1. Ces projets limités ne représentent pas un bon choix :


    On peut s’interroger sur le bien-fondé de l’aménagement sur Le Mande de deux anciens barrages situés entre Brugheard et La Recoule, qui pratiquement démolis, ne gênent pas la remontée du poisson, alors que l’effacement du grand barrage de La Barde et l’aménagement du plus petit, tous deux situés en amont, sont de graves obstacles tant au transport des sédiments et granulats qu’à la migration piscicole.
    La dépense inutile sur les deux premiers serait d’un emploi plus judicieux sur d’autres.
    D’autres ouvrages sur d’autres cours d’eau (à titre d’exemple : barrage de l’ancien moulin des Faures sur La Gérize dont les bâtiments et biefs n’existent plus – premier barrage sur Le Vertolaye à l’amont de la confluence avec La Dore) ne font l’objet d’aucune intervention.

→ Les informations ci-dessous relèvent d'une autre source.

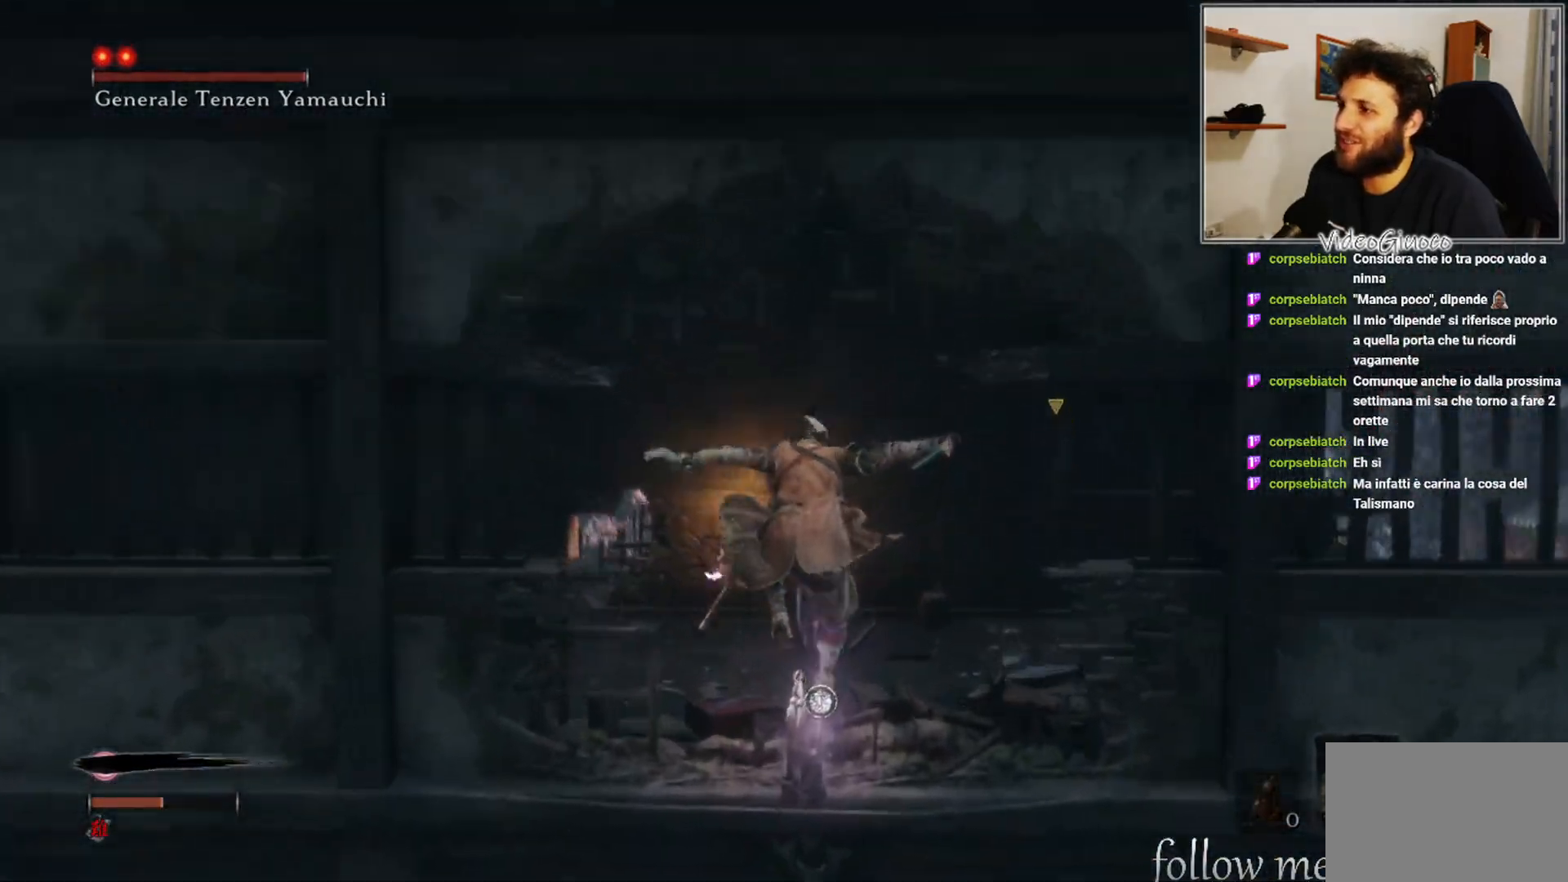
{"buttons": [], "left_stick": "center", "right_stick": "left", "events": [[17, "right_stick", "down-left"], [250, "right_stick", "center"], [400, "right_stick", "left"]]}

2. L’anéantissement des plantes exotiques envahissantes est pratiquement impossible …


    Reste le projet dans certaines zones de l’abattage des deux premières rangées de résineux sur certains cours d’eau et de la reconstitution d’une ripisylve traditionnelle.
    Celui-ci, à l’exception des communes où existe certain PLU, se heurtera vraisemblablement à la volonté des propriétaires pour qui l’intérêt privé passe avant le public.
    D’autre part, un grand nombre de propriétaires sur La Dore et La Faye ont cédé aux Aappma leur droit de pêche contre l’entretien de leurs rives. Il semblerait que le contrat soit loin d’être respecté …
    Enfin c’est vraiment aller dans le détail que de traiter avec autant de sérieux le piétinement du bétail, qui ne va à l’eau que pour boire …

       

Reconquérir une rivière et ses affluents demeurera une tâche impossible tant que les eaux y seront polluées. Qu’un arrêté préfectoral de 2008 interdise la consommation du poisson de la Dore ne s’oppose pas à la cause qui le motive, et tant que certains hameaux en bordure de ruisseau continueront à rejeter directement les effluents dans celui-ci, il est illusoire de ne mener que des actions limitées.